┌──
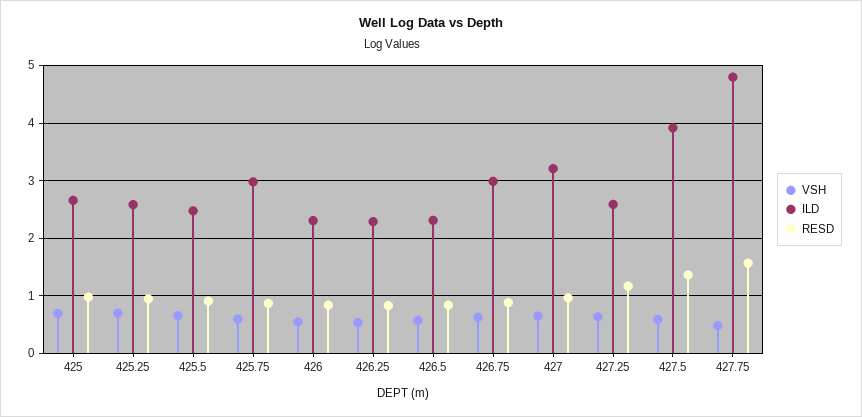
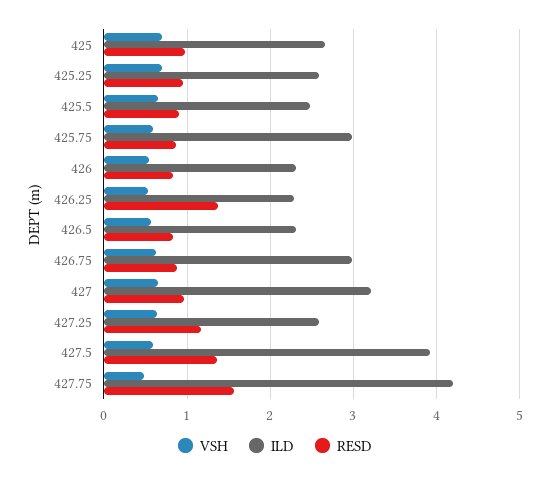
  {
    "VSH": {
      "425": 0.7,
      "425.25": 0.7,
      "425.5": 0.7,
      "425.75": 0.6,
      "426": 0.5,
      "426.25": 0.5,
      "426.5": 0.6,
      "426.75": 0.6,
      "427": 0.6,
      "427.25": 0.6,
      "427.5": 0.6,
      "427.75": 0.5
    },
    "ILD": {
      "425": 2.7,
      "425.25": 2.6,
      "425.5": 2.5,
      "425.75": 3,
      "426": 2.3,
      "426.25": 2.3,
      "426.5": 2.3,
      "426.75": 3,
      "427": 3.2,
      "427.25": 2.6,
      "427.5": 3.9,
-     "427.75": 4.8
+     "427.75": 4.2
    },
    "RESD": {
      "425": 1,
      "425.25": 0.9,
      "425.5": 0.9,
      "425.75": 0.9,
      "426": 0.8,
-     "426.25": 0.8,
+     "426.25": 1.4,
      "426.5": 0.8,
      "426.75": 0.9,
      "427": 1,
      "427.25": 1.2,
      "427.5": 1.4,
      "427.75": 1.6
    }
  }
└──
__The problem__: Since the copy must contain no pictures, return only the text of the records, exactly as it stands.

__Answer below__:
  {
    "VSH": {
      "425": 0.7,
      "425.25": 0.7,
      "425.5": 0.7,
      "425.75": 0.6,
      "426": 0.5,
      "426.25": 0.5,
      "426.5": 0.6,
      "426.75": 0.6,
      "427": 0.6,
      "427.25": 0.6,
      "427.5": 0.6,
      "427.75": 0.5
    },
    "ILD": {
      "425": 2.7,
      "425.25": 2.6,
      "425.5": 2.5,
      "425.75": 3,
      "426": 2.3,
      "426.25": 2.3,
      "426.5": 2.3,
      "426.75": 3,
      "427": 3.2,
      "427.25": 2.6,
      "427.5": 3.9,
-     "427.75": 4.8
+     "427.75": 4.2
    },
    "RESD": {
      "425": 1,
      "425.25": 0.9,
      "425.5": 0.9,
      "425.75": 0.9,
      "426": 0.8,
-     "426.25": 0.8,
+     "426.25": 1.4,
      "426.5": 0.8,
      "426.75": 0.9,
      "427": 1,
      "427.25": 1.2,
      "427.5": 1.4,
      "427.75": 1.6
    }
  }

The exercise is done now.